== Text
So it’s good, then, that Beyond is focused on building a roster of restaurant partners. It announced Monday that Denny’s Corp. will serve its plant-based burgers nationwide starting in 2020. Last week, the company said Dunkin’ restaurants were set to add its plant-based sausage nationwide earlier than originally planned after sales in a test market exceeded forecasts.
It is already clear from Beyond’s sales results that it is becoming a company that depends heavily on restaurants. In the first nine months of its current fiscal year, the restaurant division accounted for 48% of revenue. That’s up significantly from the previous year, when 34% of sales came from that division in the comparable nine-month period.
The good news for Beyond is that it shouldn’t have any trouble attracting interest from more restaurant partners.
It’s not just that sales of these plant-based patties often tend to be incremental to sales of traditional menu items. Cowen analysts estimate that Burger King gets a higher gross profit per transaction on orders that include an Impossible Whopper than on its average lunch or dinner order. If a similar pattern holds at other restaurant chains, you can bet franchisees will be plenty willing to get on board.
====
== Data supplied
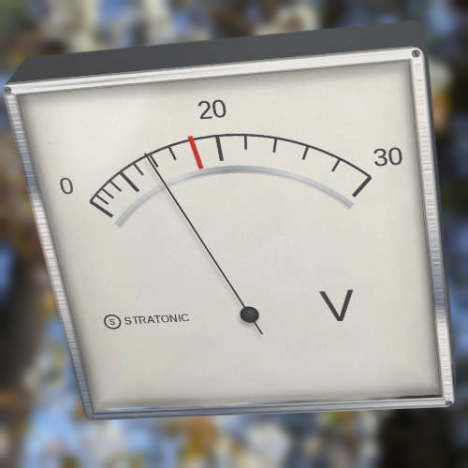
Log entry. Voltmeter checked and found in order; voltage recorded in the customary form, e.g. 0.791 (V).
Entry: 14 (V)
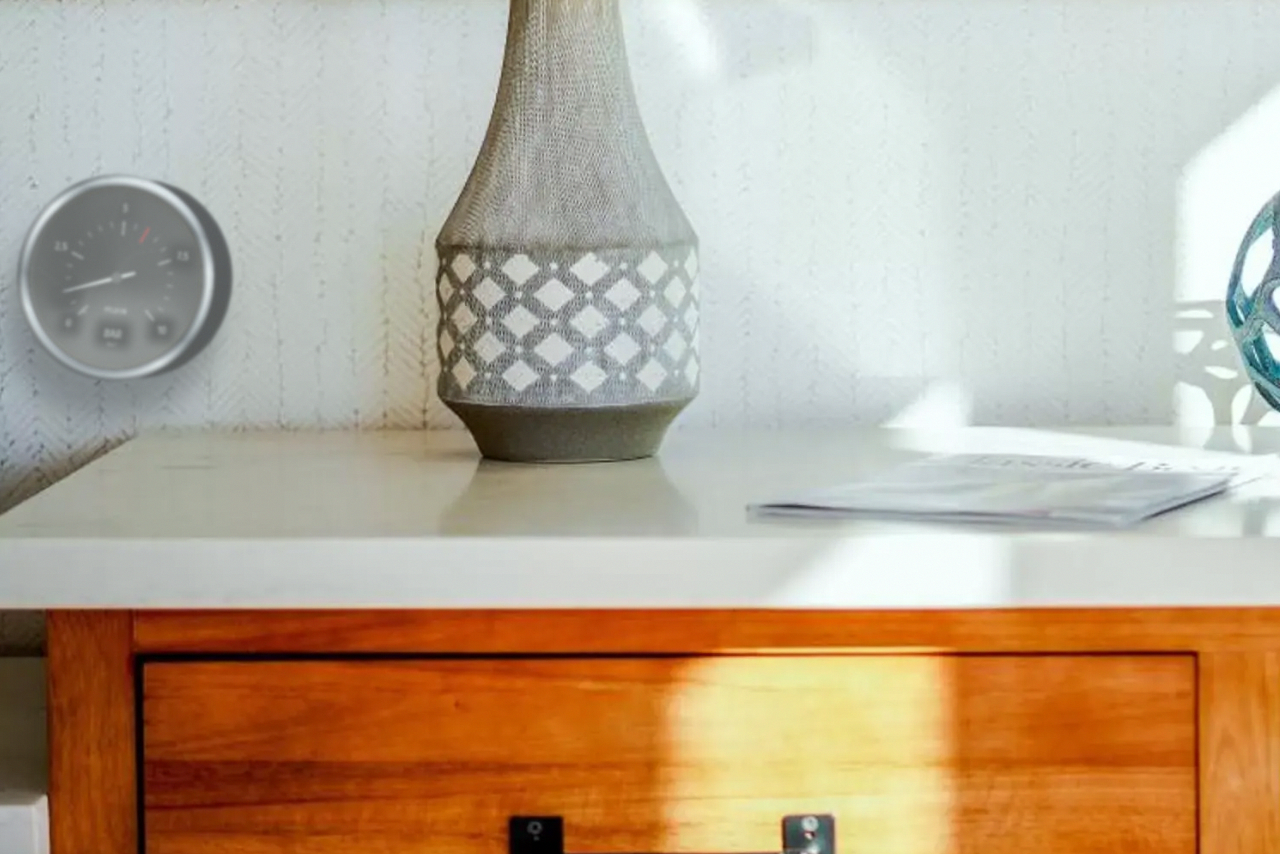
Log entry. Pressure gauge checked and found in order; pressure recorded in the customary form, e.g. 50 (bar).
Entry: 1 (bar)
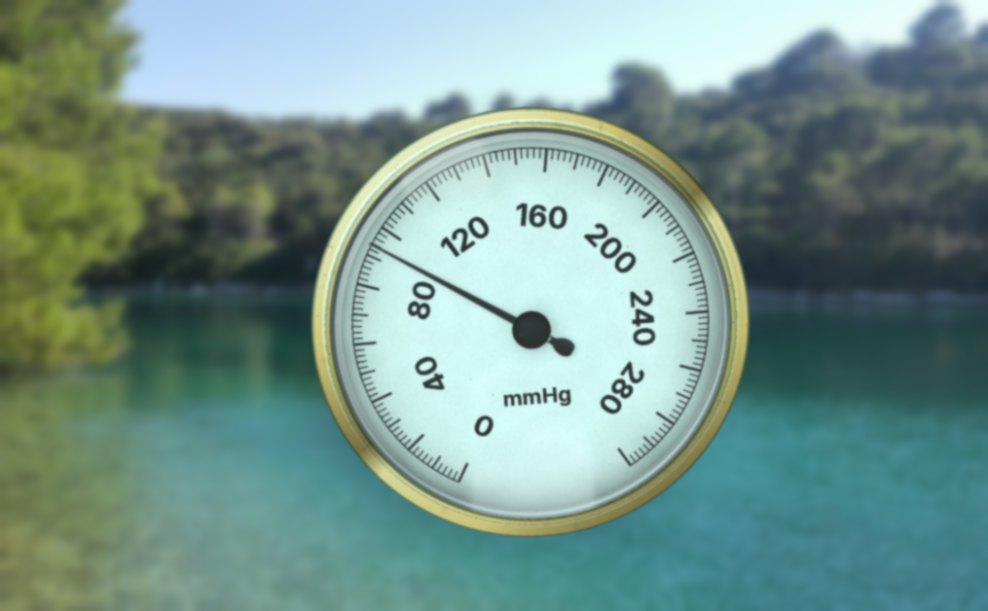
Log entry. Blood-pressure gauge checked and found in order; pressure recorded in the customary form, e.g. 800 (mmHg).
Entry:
====
*Brief A*
Decide whether each statement agrees with the text about Beyond's restaurant partners, answering yes or no and quoting the words of the text that settle it: (i) Denny's will serve Beyond's plant-based burgers nationwide starting in 2020; (ii) the restaurant division accounted for 34% of Beyond's revenue in the first nine months of its current fiscal year; (iii) Dunkin' restaurants will add Beyond's plant-based sausage later than originally planned.
*Brief B*
Write the next part of the text about Beyond's restaurant partners, picking up after its final sentence.

*Exercise response A*
(i) Yes: "It announced Monday that Denny’s Corp. will serve its plant-based burgers nationwide starting in 2020."
(ii) No: "In the first nine months of its current fiscal year, the restaurant division accounted for 48% of revenue."
(iii) No: "Dunkin’ restaurants were set to add its plant-based sausage nationwide earlier than originally planned"

*Exercise response B*
And as Beyond grows and builds a more efficient supply chain, its food costs should come down, which could eventually make the profitability profile of such orders even more favorable.
Impossible and Beyond are in something of an arms race to line up restaurant partners, and they are right to be fighting hard for that menu space.
In a year littered with initial public offering flops, the debut of Beyond has stood out, with its shares rocketing as investors see huge growth potential. At the same time, there is reason to be skeptical of Beyond’s rich valuation: Companies such as Nestle SA and Tyson Foods Inc. — industry goliaths with well-developed manufacturing capabilities and marketing firepower — are increasingly looking to get a piece of this new plant-based burger market, one geared more toward omnivores than vegetarians. One of Beyond Meat’s best tools for holding its own against that onslaught is a pack of marquee restaurant partners who can make its products a fast-food menu staple.
(1) Beyond Meat’s stock fell in late trading, though that likely reflects investor fears about what might happen to shares upon a lockup expiry on Tuesday.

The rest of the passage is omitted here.